For all of Governor Jerry Brown’s self-congratulatory claims of engineering a balanced budget, the reality is that and claims of “balance” are wholly predicated on ignoring over $100 billion of debts and unfunded liabilities. From understating the “wall of debt” to completely skipping out on addressing unfunded public employee pension and health care obligations, California is digging itself into a deeper hole that threatens long-term systemic stability.
As one example, the California State Teachers’ Retirement System (CalSTRS), which provides retirement benefits to California K-12 and community college educators and administrators, has long been underfunded. With 862,000 members, it is the second largest pension system in California. CalSTRS allows members to collect a generous defined benefit plan that includes several benefit enhancements (e.g. longevity benefits) to boost retirement benefits. As a consequence, over 6,000 retired teachers and school administrators currently receive pensions in excess of $100,000 per year.
Presently, the CalSTRS Defined Benefit Program, which provides for pensions, only has 67 cents for every dollar it promises in benefits. The decline in the system hasn’t been a sudden development, but a gradual process that the Legislative Analysts Office (LAO) has been sounding the alarm on for years.
Ahead of the finalizing of the California budget, the LAO reported to the Senate Public Employment and Retirement Committee that CalSTRS is currently short $73 billion. As a result, the LAO reported that CalSTRS assets would be fully depleted by 2044 if corrective action weren’t taken. For recently hired teachers and administrators, this directly imperils their future. For taxpayers, this means finding a resolution to this funding shortfall.
According to the LAO, CalSTRS received $5.7 billion in contributions in 2012-2013, with $2.1 billion in contributions from employees themselves, and an additional $3.6 billion in contributions from state and local school and community college districts. In order to keep the system solvent, the LAO reported that an additional $4.5 billion in contributions is necessary, per year, for 30 years. This could hypothetically be achieved by higher contributions from teachers, school districts, and state government. In plain speak, this could mean smaller take-home pay for teachers, fewer services from school districts, and diverted tax dollars from state functions to cover the shortfall.

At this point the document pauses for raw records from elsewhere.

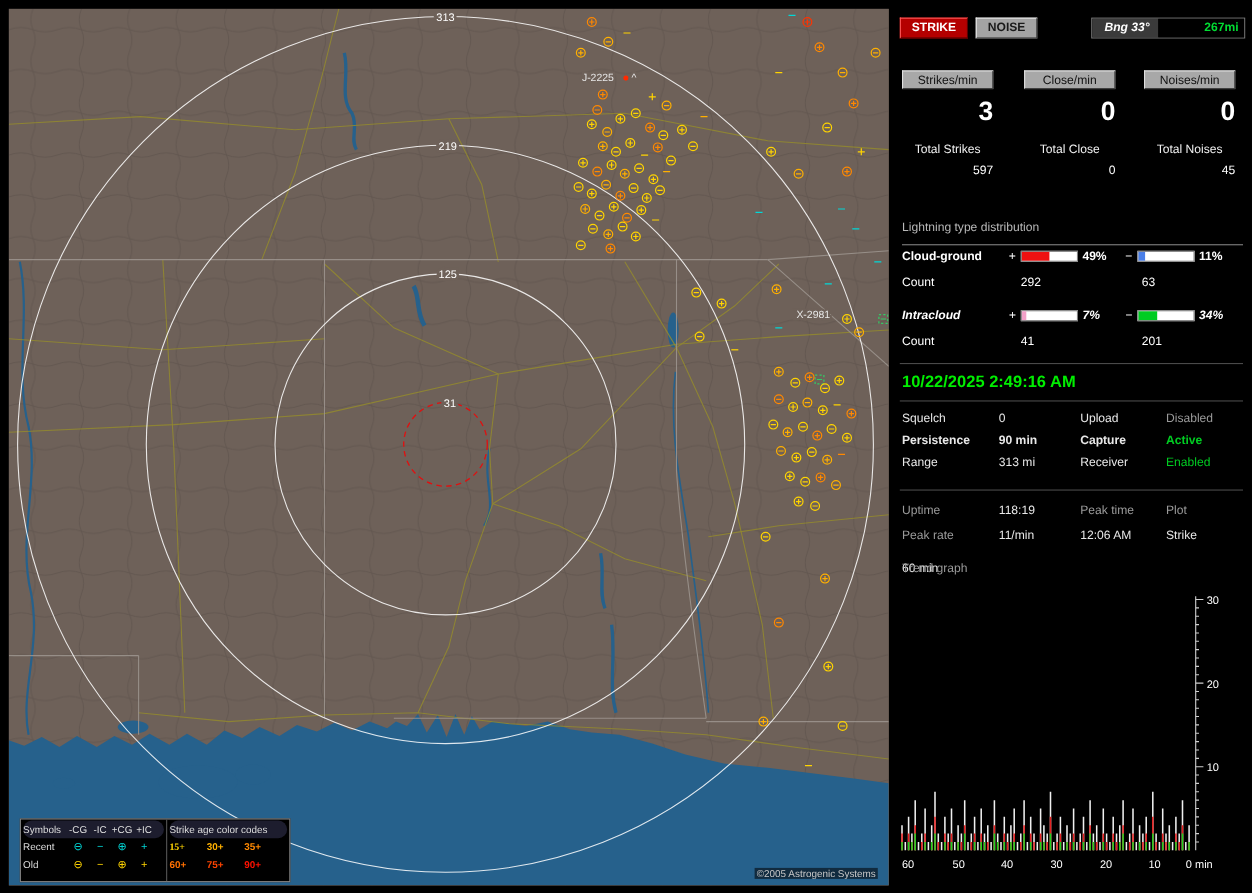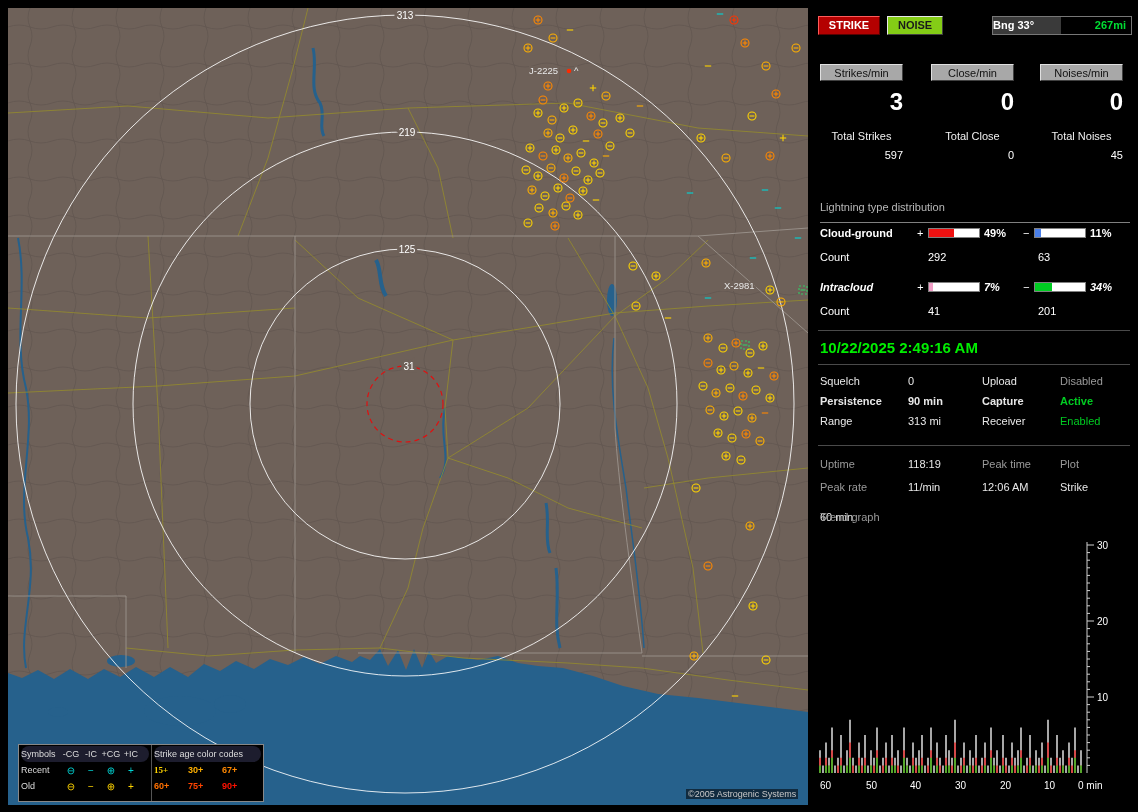--- a/index.html
+++ b/index.html
@@ -30,24 +30,24 @@
   .lg-sym{width:20px;display:inline-block;text-align:center;font-size:10px;}
   .lg-age{width:34px;display:inline-block;font-weight:bold;}
   #copyright{position:absolute;left:678px;top:781px;font-size:9px;color:#c8c8c8;background:rgba(0,0,0,0.55);padding:0 2px;z-index:6;}
 
   
   #panel{position:absolute;left:816px;top:8px;width:316px;height:797px;background:#000;color:#e8e8e8;font-size:11px;}
   .abs{position:absolute;}
   .btn{display:inline-block;text-align:center;font-weight:bold;cursor:pointer;
        border:1px solid;box-sizing:border-box;font-size:11px;line-height:17px;}
   .btn-strike{background:#b40000;color:#fff;border-color:#ff5a5a #5a0000 #5a0000 #ff5a5a;}
-  .btn-noise{background:#84cc16;color:#1a1a1a;border-color:#e8e8e8 #404040 #404040 #e8e8e8;}
+  .btn-noise{background:#a3a3a3;color:#1a1a1a;border-color:#e8e8e8 #404040 #404040 #e8e8e8;}
   .btn-gray{background:#a8a8a8;color:#111;border-color:#e0e0e0 #404040 #404040 #e0e0e0;font-weight:normal;}
   #bng-box{position:absolute;left:174px;top:0;width:140px;height:19px;border:1px solid #777;box-sizing:border-box;display:flex;}
-  #bng-label{background:#3a3a3a;color:#fff;font-weight:bold;width:68px;line-height:17px;padding-left:0;box-sizing:border-box;}
+  #bng-label{background:#3a3a3a;color:#fff;font-weight:bold;width:60px;line-height:17px;padding-left:11px;box-sizing:border-box;font-style:italic;}
   #bng-dist{background:#000;color:#00dd33;font-weight:bold;flex:1;text-align:right;line-height:17px;padding-right:5px;}
   .big-num{font-size:24px;font-weight:bold;color:#fff;text-align:right;}
   .tot-label{text-align:center;color:#f0f0f0;}
   .tot-val{text-align:right;color:#fff;padding-right:3px;}
   .hr{position:absolute;left:2px;right:2px;border-top:1px solid #4a4a4a;height:0;}
   .sec-title{color:#b8b8b8;}
   .dist-row{position:absolute;left:4px;right:2px;height:13px;display:flex;align-items:center;}
   .dl{width:97px;font-weight:bold;color:#fff;}
   .dl.plain{font-weight:normal;}
   .sign{width:11px;color:#fff;text-align:left;}
@@ -643,21 +643,21 @@
           <span id="legend-old-syms"><span class="lg-sym" style="color: rgb(255, 212, 0);">⊖</span><span class="lg-sym" style="color: rgb(255, 212, 0);">−</span><span class="lg-sym" style="color: rgb(255, 212, 0);">⊕</span><span class="lg-sym" style="color: rgb(255, 212, 0);">+</span></span>
         </div>
       </div>
       <div class="lg-right">
         <div class="lg-row hdr">
             <span>Strike age color codes</span>
           </div>
         <div class="lg-row" id="age-row-1">
             <span class="lg-age" style="color: rgb(255, 212, 0); font-family: Liberation Serif, serif;">15+</span>
             <span class="lg-age" style="color: rgb(255, 176, 0);">30+</span>
-            <span class="lg-age" style="color: rgb(255, 136, 0);">67+</span>
+            <span class="lg-age" style="color: rgb(255, 136, 0);">35+</span>
           </div>
         <div class="lg-row" id="age-row-2">
             <span class="lg-age" style="color: rgb(255, 112, 0);">60+</span>
             <span class="lg-age" style="color: rgb(255, 68, 0);">75+</span>
             <span class="lg-age" style="color: rgb(255, 17, 0);">90+</span>
           </div>
       </div>
     </div>
 
     <div id="copyright">©2005 Astrogenic Systems</div>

To make matters worse, these numbers all assume that CalSTRS’ assumption of receiving a 7.5% investment return on pension investments are reasonable over 30-years. Using accounting standards by the Governmental Accounting Standards Board (GASB), CalSTRS’ unfunded liability balloons to a “Net Pension Liability” of $166.9 billion due to the incorporation of lower investment return assumptions.
How CalSTRS will adjust to this figure is unclear. Unlike the California Public Employee Retirement System (CalPERS), the contribution rates needed to address liabilities are set by the state legislature rather than the system itself. That is, whereas CalPERS has the authority to make the necessary adjustments of contribution rates, CalSTRS is at the mercy of an (up until know) unresponsive and irresponsible state legislature.
This has all been underscored by a recent California State Auditor report characterizing the underfunding of CalSTRS as a “high risk issue” for California. Unless California “takes steps to ensure that funding for the CalSTRS program is increased, it may have to make up for the deficit using revenue from taxes.” This is concerning, as California taxpayers are routinely baited into voting for higher taxes in order to “invest in education.” In 2012, California voters approved Proposition 30 (“Temporary Taxes to Fund Education”), which raised income and sales taxes to the tune of $7 billion in additional revenue. One fear, raised by my colleague Emma Collins in a blog post, is that such revenue siphoned from taxpayers on the pretense of funding education may end up financing the currently unsustainable CalSTRS system.
Presently, there appears to be no discussion in the state legislature or from the Governor about seriously addressing this problem. It is possible that making reforms such as allowing CalSTRS to make the necessary adjustments to contribution rates may assist in at least maintaining a facade of sustainability. It may also just make viable more sensible and sustainable alternatives. Giving employees the option of switching to a defined contribution plan may ease some of the burden going forward. Either way, any resolution to this long-developing problem is likely to be a significant burden on teachers and taxpayers.